I'm a retail gift shop owner and run a couple of lists related to my store at yahoogroups.  Yahoo and yahoogroups have over the years changed their rules and they always set all the accounts to default to allow them to do whatever new idea they come up with. They never ask outright they just set it to default and we have to go in a fix it. In addition to this tracking beacon they have had defaults to allow them to sell your info, put cookies on your computer etc.  It's a good idea to check your account settings with them from time to time just to make sure they haven't added some new thing that you don't want.

Debra


----------



## wasabi (Nov 30, 2004)

*Thanks, Marge.....Did it.*


----------



## MJ (Nov 30, 2004)

Thanks Marge


----------



## WayneT (Nov 30, 2004)

*Thanx Dove, 

Very observant of you, I hardly ever read all that jargon, however, I will be from now on.
You are right, it would be very, very, easy to click on the cancel button.
 I think they must have a real smart "Cookie" on their design team.*


----------



## -DEADLY SUSHI- (Nov 30, 2004)

Thanks Grandma!!!!


----------



## Dove (Nov 30, 2004)

*You guys make my day!!*


----------



## kitchenelf (Nov 30, 2004)

Smart cookie that web designer (hahaha I can do it too WayneT  :P )


----------



## norgeskog (Nov 30, 2004)

Thanks Dove for posting this.  I feel like a criminal sometimes when they follow you around, big brother is watching.  I am one of the cell  phone users who did not call to have my phone number on the do not call list, and later I read that was a ploy to get people's cell number for sale.  I have not had a telemarketing call in 6 years since I have had only a cell.  Back to the topic, I opted out, thanks again Dove.


----------



## Sue Lau (Dec 1, 2004)

Thanks for the info.


----------



## WayneT (Dec 1, 2004)

kitchenelf said:
			
		

> Smart cookie that web designer (hahaha I can do it too WayneT  :P )



*I've gotta hand it to you ELF, you're a quick learner.
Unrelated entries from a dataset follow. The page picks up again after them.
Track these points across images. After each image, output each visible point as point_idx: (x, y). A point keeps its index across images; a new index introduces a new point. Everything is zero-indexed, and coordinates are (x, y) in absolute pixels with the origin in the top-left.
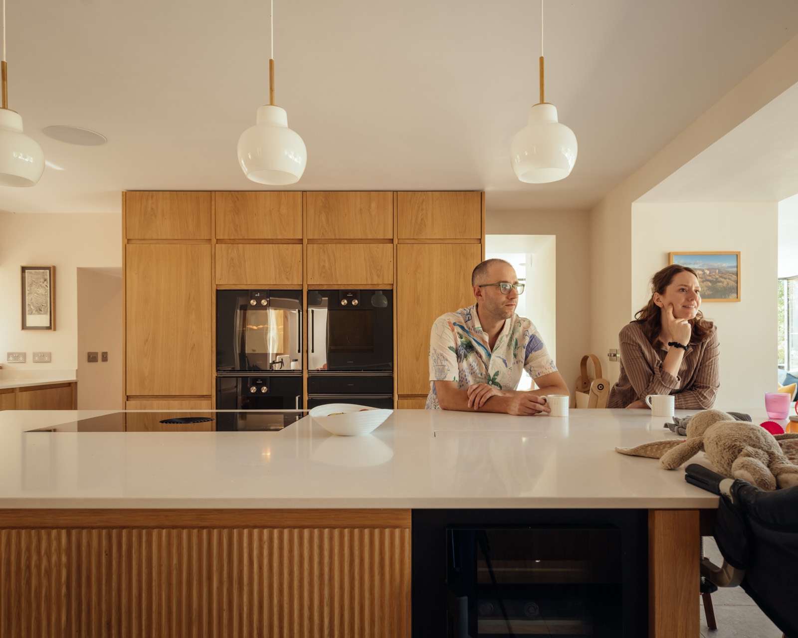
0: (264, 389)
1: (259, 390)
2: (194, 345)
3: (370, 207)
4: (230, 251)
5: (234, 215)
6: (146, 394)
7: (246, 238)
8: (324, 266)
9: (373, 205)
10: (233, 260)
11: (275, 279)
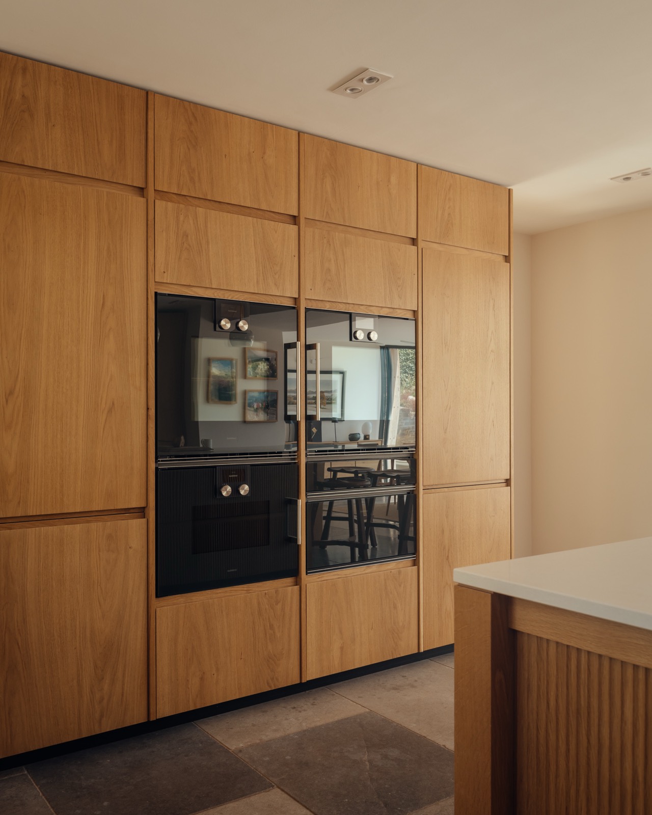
0: (244, 490)
1: (236, 491)
2: (113, 404)
3: (389, 181)
4: (182, 218)
5: (189, 149)
6: (9, 516)
7: (209, 198)
8: (329, 270)
9: (394, 179)
10: (187, 236)
11: (258, 282)
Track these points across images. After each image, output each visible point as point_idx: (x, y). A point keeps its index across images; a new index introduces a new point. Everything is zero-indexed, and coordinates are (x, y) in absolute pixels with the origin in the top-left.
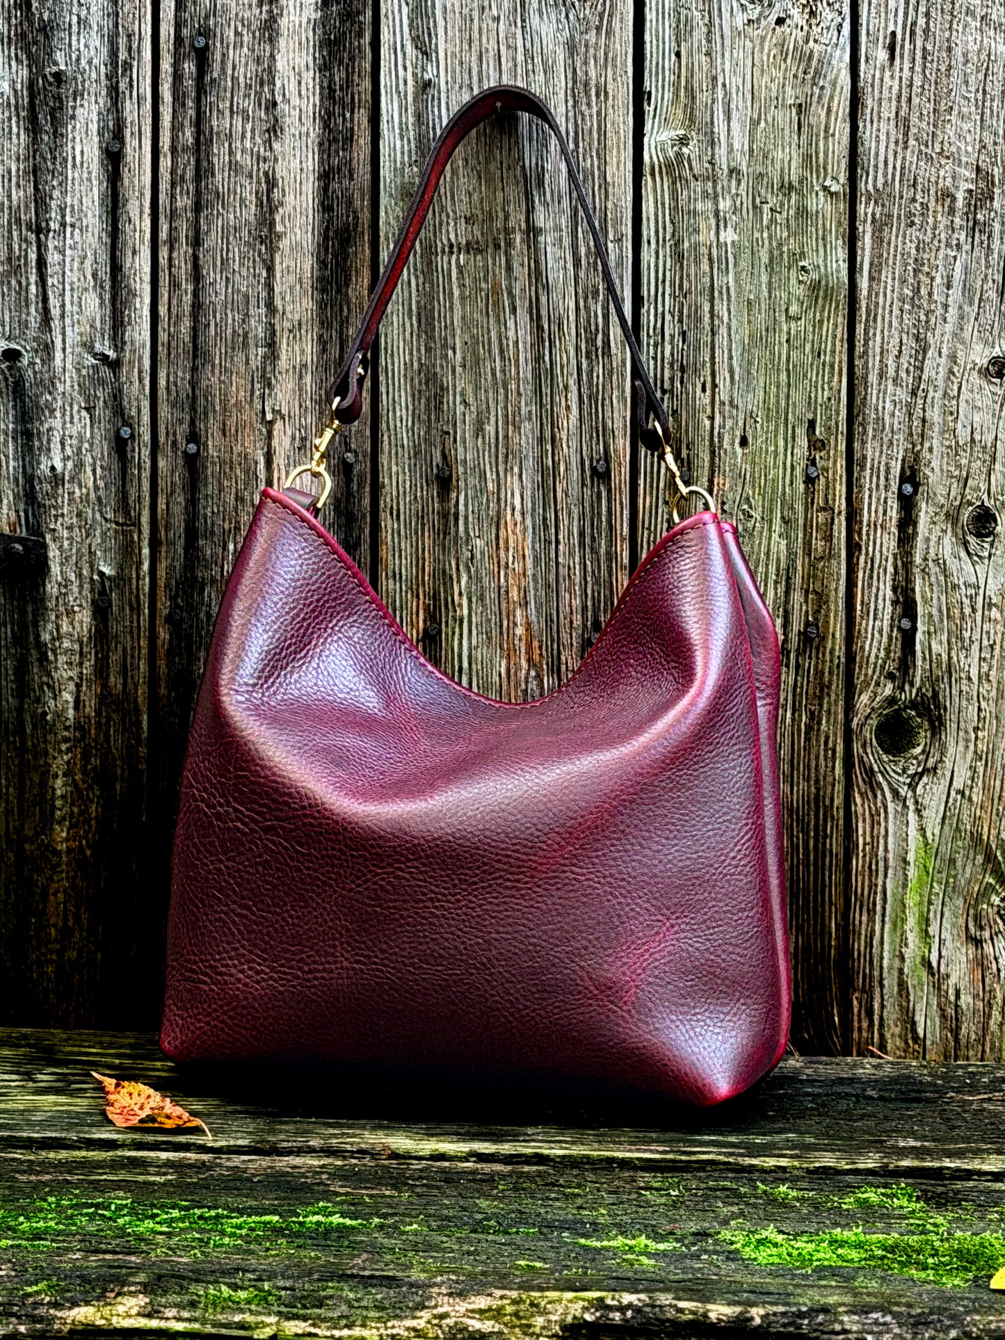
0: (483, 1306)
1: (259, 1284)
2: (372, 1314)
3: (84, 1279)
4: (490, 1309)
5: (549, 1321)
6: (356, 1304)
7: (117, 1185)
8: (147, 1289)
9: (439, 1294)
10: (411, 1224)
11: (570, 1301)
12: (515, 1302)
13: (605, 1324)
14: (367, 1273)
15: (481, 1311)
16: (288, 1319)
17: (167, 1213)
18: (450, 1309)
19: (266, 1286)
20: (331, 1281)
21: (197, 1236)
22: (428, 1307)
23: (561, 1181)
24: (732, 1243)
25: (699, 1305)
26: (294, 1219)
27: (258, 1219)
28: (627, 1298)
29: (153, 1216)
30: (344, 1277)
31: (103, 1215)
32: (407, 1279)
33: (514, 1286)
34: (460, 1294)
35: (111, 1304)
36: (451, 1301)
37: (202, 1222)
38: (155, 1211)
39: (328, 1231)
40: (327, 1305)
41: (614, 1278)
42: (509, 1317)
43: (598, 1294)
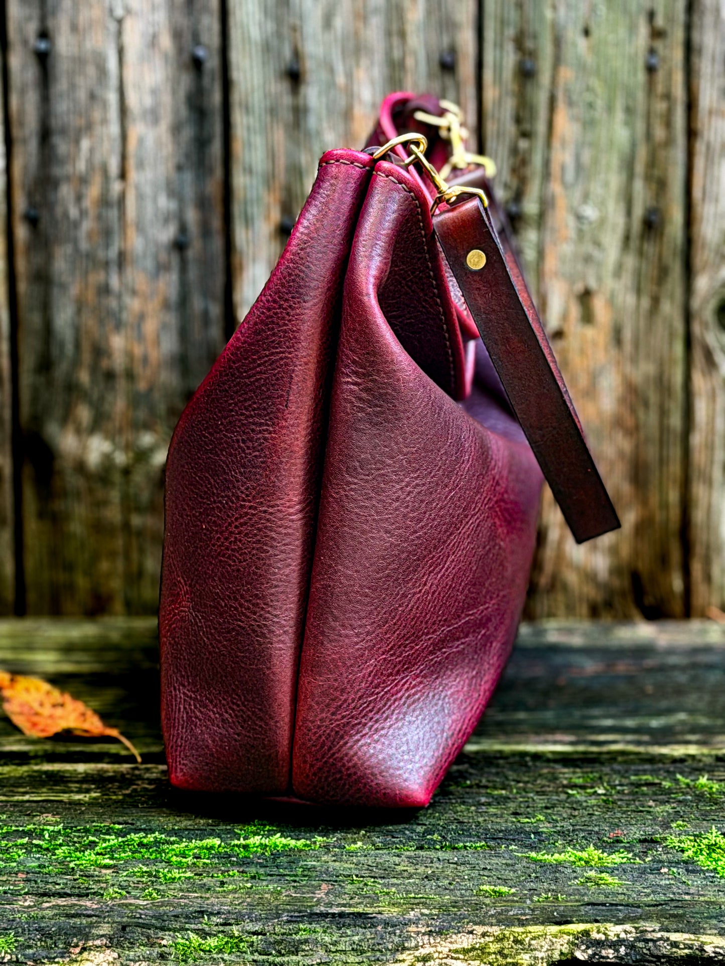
0: (466, 946)
1: (227, 928)
2: (351, 959)
3: (45, 934)
4: (473, 949)
5: (536, 958)
6: (333, 949)
7: (45, 807)
8: (114, 942)
9: (418, 933)
10: (355, 842)
11: (556, 936)
12: (499, 940)
13: (599, 963)
14: (335, 910)
15: (465, 951)
17: (105, 840)
18: (432, 950)
19: (236, 930)
20: (302, 922)
21: (145, 869)
22: (408, 949)
23: (484, 782)
24: (683, 851)
25: (692, 937)
26: (236, 842)
27: (199, 843)
28: (614, 931)
29: (92, 845)
30: (315, 917)
31: (37, 846)
32: (379, 916)
33: (494, 921)
34: (440, 933)
35: (76, 961)
36: (432, 941)
37: (143, 850)
38: (91, 838)
39: (275, 856)
40: (303, 950)
41: (588, 904)
42: (493, 956)
43: (581, 927)
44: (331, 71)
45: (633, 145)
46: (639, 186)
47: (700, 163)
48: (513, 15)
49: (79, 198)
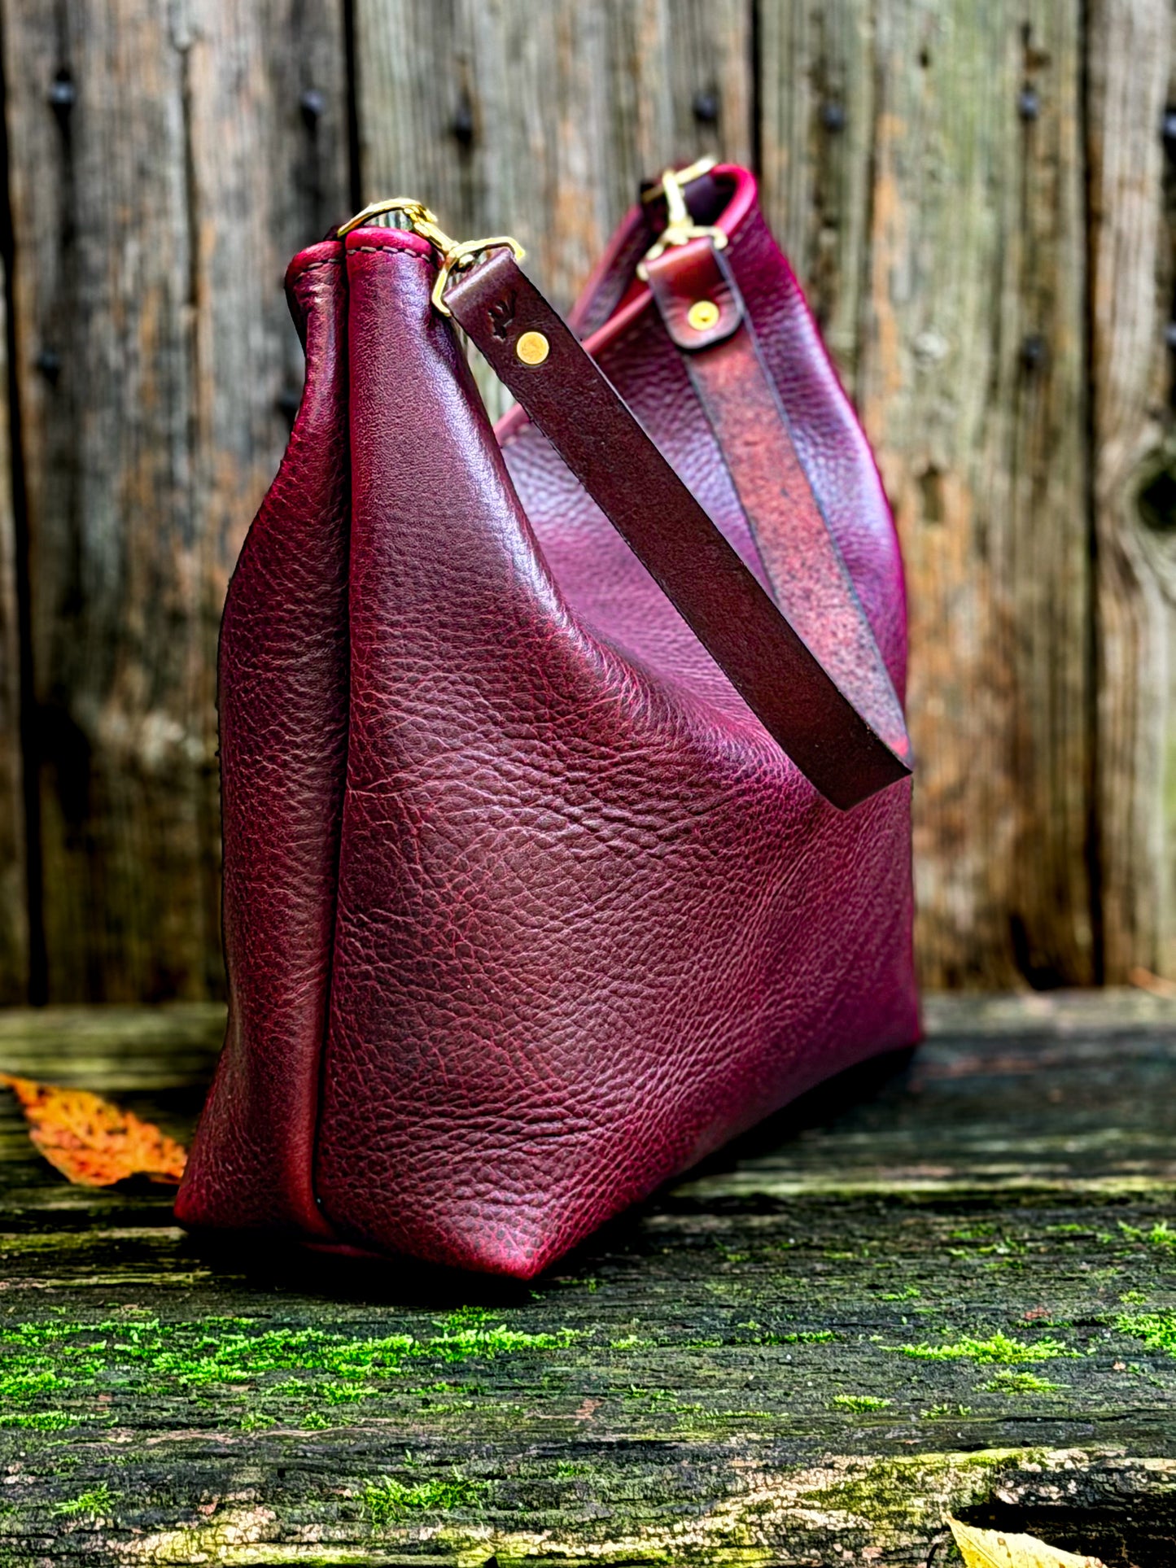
0: (824, 1487)
1: (444, 1470)
2: (644, 1512)
3: (157, 1484)
4: (835, 1491)
5: (934, 1504)
6: (614, 1497)
7: (125, 1294)
8: (267, 1495)
9: (746, 1470)
10: (625, 1336)
11: (964, 1469)
12: (875, 1476)
13: (1037, 1507)
14: (613, 1438)
15: (823, 1496)
16: (511, 1530)
17: (229, 1342)
18: (771, 1495)
19: (457, 1473)
20: (561, 1457)
21: (299, 1383)
22: (734, 1495)
23: (816, 1240)
24: (1144, 1337)
26: (438, 1340)
27: (378, 1343)
28: (1056, 1458)
29: (210, 1350)
30: (581, 1449)
31: (122, 1353)
32: (682, 1445)
33: (864, 1448)
34: (781, 1468)
35: (211, 1526)
36: (770, 1481)
37: (293, 1356)
38: (207, 1339)
39: (503, 1359)
40: (568, 1501)
41: (1008, 1419)
42: (868, 1502)
43: (1003, 1454)
44: (523, 127)
45: (1001, 237)
46: (1011, 301)
47: (1106, 264)
48: (807, 34)
49: (124, 335)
Soon DC will be offering you REALLY big money. :roll: *

Maybe he is not a "Smart Cookie". Maybe just going _crackers!_


----------



## Darkstream (Dec 1, 2004)

Wait till you get compulsory I D cards with embeded biometrics and an embedded RFID transmitter and an atached 10 year preison sentence if it is not working.

Then you will have something to worry about.


----------